For a part time job at school, I babysit for a professor. I absolutely love little kids and really enjoy spending time with them; so babysitting to make some extra money during the school year is a perfect job for me. The family I sit for has two children, ages 4 and 1. They are adorable children and always keep me busy.
This family is extremely organized and controlled; the children’s eating, sleeping, and playing times are all scheduled down to the minute. They are extreme germaphobes and are constantly washing their hands. The kids are afraid to be messy, color outside the lines or go outside in bare feet. And although they are extremely precocious children their imaginations and ability to be creative have diminished.
After the first discussion in anthropology about culture I immediately thought about these kids. We discussed that “human behavior does not carry meaning in and of itself” (Lassiter) and that it is learned. And I realized that these children act the way they do because they have grown up in an environment that promotes it.

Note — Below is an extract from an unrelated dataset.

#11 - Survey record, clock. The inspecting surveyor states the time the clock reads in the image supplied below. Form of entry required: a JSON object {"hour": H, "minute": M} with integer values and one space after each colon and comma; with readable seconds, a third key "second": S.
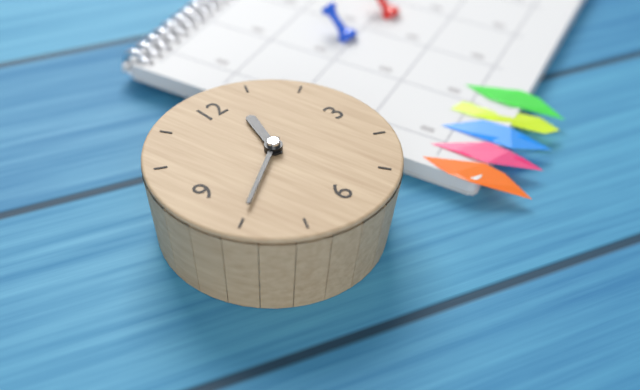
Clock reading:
{"hour": 12, "minute": 40}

Our culture today encourages parents to push their kids to their full potential. To teach them to read at age one, to teach them different languages, to sign them up for piano lessons at age 3 and to send them to pre-pre school. Our culture doesn’t emphasize the importance of a child’s imagination. Our culture doesn’t say, “go play in the mud’ or “its alright if you just hang out in your pajamas and read books all day” or “its okay to be messy.”

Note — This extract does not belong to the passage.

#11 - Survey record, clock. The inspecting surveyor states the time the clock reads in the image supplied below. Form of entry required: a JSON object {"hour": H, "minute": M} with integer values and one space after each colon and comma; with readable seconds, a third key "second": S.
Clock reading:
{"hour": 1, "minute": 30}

In class we also talked about how knowledge is what people think they know. And what people think they know is shaped by culture. What these parents know is what our culture is telling them; that it’s not okay to not have everything figured out and in order all the time. And knowledge has real consequences, and in my opinion their children are suffering because of this “knowledge.”
Now, I don’t want you to think that they are not good parents, because they are. They are not mean to their children, they are involved in their lives, and they love them more than anything. I just feel that our culture has pushed them to emphasize the importance of intelligence and not imagination and creativity.
Obviously there is some enthocentrism going on here. I was raised in an environment where messy was okay (although it was definitely not chaotic). And there is a tendency to view the world from the basis of your own experience. So obviously, I am slightly biased. But either way, I have realized that culture does play a huge role in our lives, even if we are unaware of it.